-- Document extract follows --

Merge pull request #7766 from guoshengCS/add-python-GRU

guoshengCS · web-flow · commit c6482444458a · 2018-01-23T16:25:31.000+08:00
Add python wrapper for GRU
diff --git a/doc/api/v2/fluid/layers.rst b/doc/api/v2/fluid/layers.rst
@@ -18,6 +18,11 @@ dynamic_lstm
 ..  autofunction:: paddle.v2.fluid.layers.dynamic_lstm
     :noindex:
 
+dynamic_gru
+-----------
+..  autofunction:: paddle.v2.fluid.layers.dynamic_gru
+    :noindex:
+
 data
 ----
 ..  autofunction:: paddle.v2.fluid.layers.data
diff --git a/python/paddle/v2/fluid/layers/nn.py b/python/paddle/v2/fluid/layers/nn.py
@@ -26,6 +26,7 @@
     'fc',
     'embedding',
     'dynamic_lstm',
+    'dynamic_gru',
     'gru_unit',
     'linear_chain_crf',
     'crf_decoding',
@@ -368,6 +369,113 @@ def dynamic_lstm(input,
     return hidden, cell
 
 
+def dynamic_gru(input,
+                size,
+                param_attr=None,
+                bias_attr=None,
+                is_reverse=False,
+                gate_activation='sigmoid',
+                candidate_activation='tanh',
+                h_0=None):
+    """
+    **Dynamic GRU Layer**
+
+    Refer to `Empirical Evaluation of Gated Recurrent Neural Networks on 
+    Sequence Modeling <https://arxiv.org/abs/1412.3555>`_
+    
+    The formula is as follows:
+
+    .. math::
+
+        u_t & = act_g(W_{ux}x_{t} + W_{uh}h_{t-1} + b_u)
+
+        r_t & = act_g(W_{rx}x_{t} + W_{rh}h_{t-1} + b_r)
+
+        \\tilde{h_t} & = act_c(W_{cx}x_{t} + W_{ch}(r_t \odot h_{t-1}) + b_c)
+        
+        h_t & = (1-u_t) \odot h_{t-1} + u_t \odot \\tilde{h_t}
+    
+    The :math:`\odot` is the element-wise product of the vectors. :math:`act_g`
+    is the update gate and reset gate activation function and :math:`sigmoid` 
+    is usually used for it. :math:`act_c` is the activation function for 
+    candidate hidden state and :math:`tanh` is usually used for it.

-- Document extract concluded --

Required work -
1. Answer these questions about the dynamic_gru commit diff:
(a) What default value does the signature give to gate_activation?
(b) In the name list edited in nn.py, which entry comes right after 'dynamic_gru'?
(c) In layers.rst, which section heading appears directly after the new dynamic_gru entry?
2. Pick up the dynamic_gru commit diff at the point where it stops and continue it.
The lines that follow have no connection to the dynamic_gru commit diff.

-- Listed records follows --

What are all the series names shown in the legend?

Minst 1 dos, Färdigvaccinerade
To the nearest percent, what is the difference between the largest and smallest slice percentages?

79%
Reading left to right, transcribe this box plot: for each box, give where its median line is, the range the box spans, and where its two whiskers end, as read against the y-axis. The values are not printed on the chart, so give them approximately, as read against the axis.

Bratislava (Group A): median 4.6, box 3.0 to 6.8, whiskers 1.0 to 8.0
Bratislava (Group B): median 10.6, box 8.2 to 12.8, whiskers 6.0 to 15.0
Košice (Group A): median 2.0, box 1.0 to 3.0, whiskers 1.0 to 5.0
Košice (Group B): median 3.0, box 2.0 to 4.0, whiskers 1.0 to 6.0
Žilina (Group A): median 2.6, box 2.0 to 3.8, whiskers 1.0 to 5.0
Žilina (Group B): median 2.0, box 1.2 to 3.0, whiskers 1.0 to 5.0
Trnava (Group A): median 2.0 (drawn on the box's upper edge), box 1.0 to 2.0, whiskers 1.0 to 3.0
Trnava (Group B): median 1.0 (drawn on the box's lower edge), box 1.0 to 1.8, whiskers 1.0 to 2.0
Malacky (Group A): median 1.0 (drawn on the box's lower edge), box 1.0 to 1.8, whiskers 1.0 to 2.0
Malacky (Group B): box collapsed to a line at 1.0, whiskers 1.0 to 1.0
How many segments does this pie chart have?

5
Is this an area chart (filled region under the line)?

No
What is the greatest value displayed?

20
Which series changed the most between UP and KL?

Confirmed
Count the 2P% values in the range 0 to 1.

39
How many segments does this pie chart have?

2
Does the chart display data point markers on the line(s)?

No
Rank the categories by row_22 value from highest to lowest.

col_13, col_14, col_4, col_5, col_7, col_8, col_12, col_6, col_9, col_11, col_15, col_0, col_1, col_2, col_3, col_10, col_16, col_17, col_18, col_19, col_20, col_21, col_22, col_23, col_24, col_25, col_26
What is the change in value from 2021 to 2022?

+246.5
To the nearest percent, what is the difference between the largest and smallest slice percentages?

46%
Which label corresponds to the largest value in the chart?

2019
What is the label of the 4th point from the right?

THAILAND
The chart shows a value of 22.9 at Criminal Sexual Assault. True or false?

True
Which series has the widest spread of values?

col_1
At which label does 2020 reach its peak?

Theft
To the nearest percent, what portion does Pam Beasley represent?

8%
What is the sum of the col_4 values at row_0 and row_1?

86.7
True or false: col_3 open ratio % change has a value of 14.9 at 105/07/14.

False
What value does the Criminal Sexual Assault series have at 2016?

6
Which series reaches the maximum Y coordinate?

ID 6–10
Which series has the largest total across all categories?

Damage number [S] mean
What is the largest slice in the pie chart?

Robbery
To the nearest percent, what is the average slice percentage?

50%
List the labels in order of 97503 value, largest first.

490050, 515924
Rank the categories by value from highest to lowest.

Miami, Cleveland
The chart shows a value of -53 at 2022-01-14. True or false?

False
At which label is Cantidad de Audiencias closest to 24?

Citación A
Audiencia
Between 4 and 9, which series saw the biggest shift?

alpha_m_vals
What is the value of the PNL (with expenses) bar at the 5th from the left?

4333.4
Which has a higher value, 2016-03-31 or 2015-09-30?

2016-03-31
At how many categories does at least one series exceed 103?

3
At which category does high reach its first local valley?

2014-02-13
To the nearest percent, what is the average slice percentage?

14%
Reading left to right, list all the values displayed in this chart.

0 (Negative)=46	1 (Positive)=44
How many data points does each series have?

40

-- Listed records concluded --

Answers given -
1.
(a) 'sigmoid'
(b) 'gru_unit'
(c) data

2.
+
+    Note that these :math:`W_{ux}x_{t}, W_{rx}x_{t}, W_{cx}x_{t}` operations on
+    the input :math:`x_{t}` are NOT included in this operator. Users can choose
+    to use fully-connect layer before GRU layer. 
+
+    Args:
+        input(Variable): The input of dynamic_gru layer, which supports 
+            variable-time length input sequence. The underlying tensor in this 
+            Variable is a matrix with shape :math:`(T \\times 3D)`, where
+            :math:`T` is the total time steps in this mini-batch, :math:`D` 
+            is the hidden size.
+        size(int): The dimension of the gru cell.
+        param_attr(ParamAttr|None): The parameter attribute for the learnable 
+            hidden-hidden weight matrix. Note:
+
+            - The shape of the weight matrix is :math:`(T \\times 3D)`, where 
+              :math:`D` is the hidden size.
+            - All elements in the weight matrix can be divided into two parts.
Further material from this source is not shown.